Sternbergs Rechtfertigung auf dem Prüfstand

Stefan Sternberg selbst verteidigte die hohen Ausgaben mit einem „kurzfristigen Erfordernis“. Er argumentierte, dass aufgrund der hohen Auslastung in Hamburg keine anderen Hotelzimmer mehr verfügbar gewesen seien. Seiner Aussage nach wurden die Vorgaben des Landesreisekostengesetzes, welches die Rahmenbedingungen für dienstliche Reisen von Beamten und Angestellten des öffentlichen Dienstes regelt, eingehalten.
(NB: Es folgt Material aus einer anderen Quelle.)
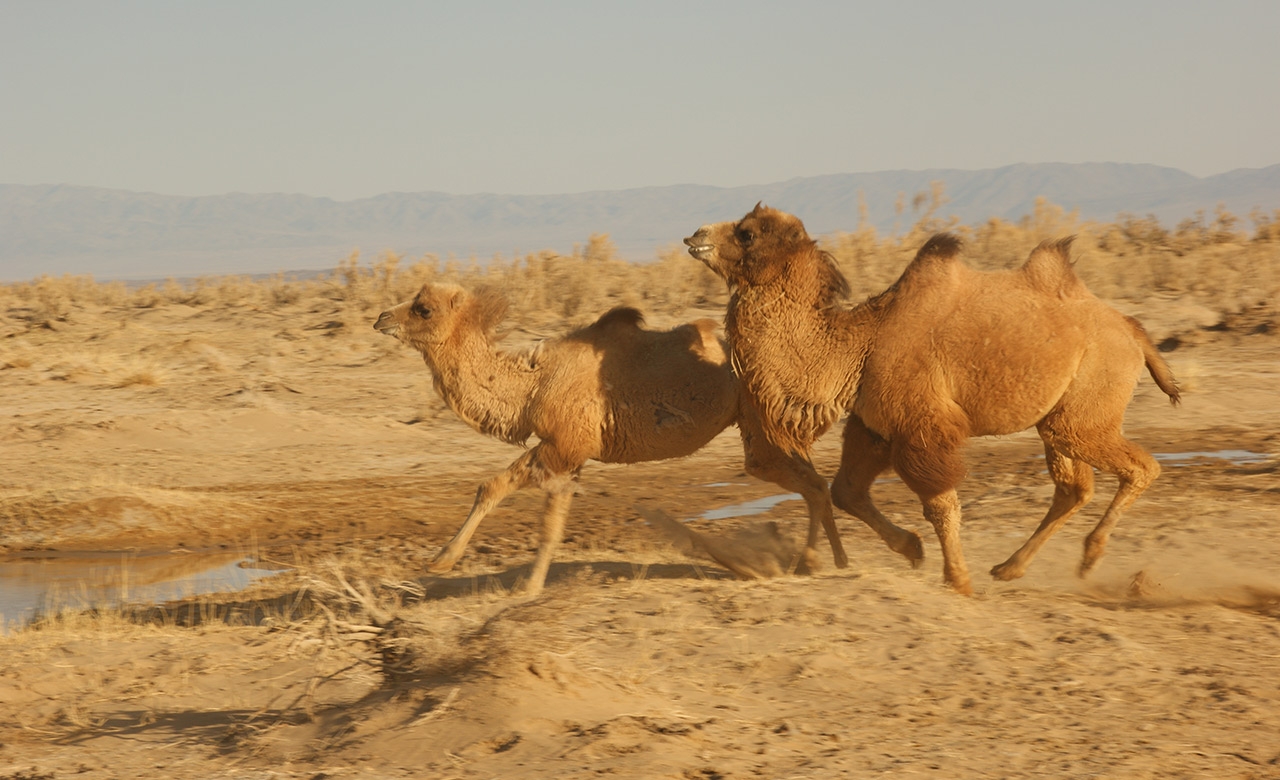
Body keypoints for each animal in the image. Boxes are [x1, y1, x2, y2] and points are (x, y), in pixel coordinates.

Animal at [371, 283, 849, 594]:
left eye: (423, 308)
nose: (380, 317)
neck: (531, 385)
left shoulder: (563, 446)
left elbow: (513, 500)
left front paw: (466, 568)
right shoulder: (569, 454)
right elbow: (529, 509)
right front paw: (516, 580)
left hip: (762, 425)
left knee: (809, 483)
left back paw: (822, 562)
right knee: (813, 483)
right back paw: (825, 561)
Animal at [686, 203, 1182, 594]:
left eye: (746, 232)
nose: (695, 235)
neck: (857, 346)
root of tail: (1133, 329)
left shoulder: (921, 427)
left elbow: (941, 505)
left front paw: (957, 580)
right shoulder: (874, 426)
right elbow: (847, 491)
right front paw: (912, 549)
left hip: (1088, 403)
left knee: (1141, 466)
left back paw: (1090, 558)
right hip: (1058, 418)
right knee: (1074, 487)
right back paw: (1010, 568)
Diese Darstellung wird jedoch durch neue Informationen infrage gestellt. Tatsächlich entsandte der Landkreis eine größere Delegation zu dem Kongress. Neben Sternberg und seinem Mitarbeiter übernachteten drei weitere Kollegen ebenfalls im Hotel Tortue. Diese hatten allerdings früher gebucht und zahlten daher nur rund 300 € pro Nacht.

Ein interner Kostenvergleich nährt erhebliche Zweifel

Besonders brisant ist der Vergleich mit neun weiteren Mitarbeitern der Kreisverwaltung, die ebenfalls an dem Kongress teilnahmen. Diese Gruppe hatte ihre Zimmer bereits im Mai gebucht und wurde in deutlich günstigeren Hotels wie Motel One, Radisson oder Ibis untergebracht. Die Kosten für diese Übernachtungen beliefen sich laut Angaben des Landkreises auf lediglich 87 € bis 139 € pro Nacht.

Eine einfache Hochrechnung zeigt die Dimension des Unterschieds: Die Unterbringung der neun Mitarbeiter kostete insgesamt maximal 2.400 €. Damit verursachten Landrat Sternberg und sein Begleiter zu zweit höhere Kosten als neun ihrer Kollegen zusammen. Diese Diskrepanz veranlasste CDU-Landeschef Peters zu dem Schluss, es herrsche offenbar eine „Zwei-Klassen-Gesellschaft“ in der Kreisverwaltung.

Die Affäre um den Aufenthalt im Luxushotel setzt Landrat Sternberg somit erheblich unter Druck, denn die vorgebrachten Rechtfertigungen scheinen den Fakten nicht standzuhalten. Während die politische Debatte andauert, bleibt die Frage nach der Angemessenheit und dem verantwortungsvollen Umgang mit Steuergeldern im Raum stehen.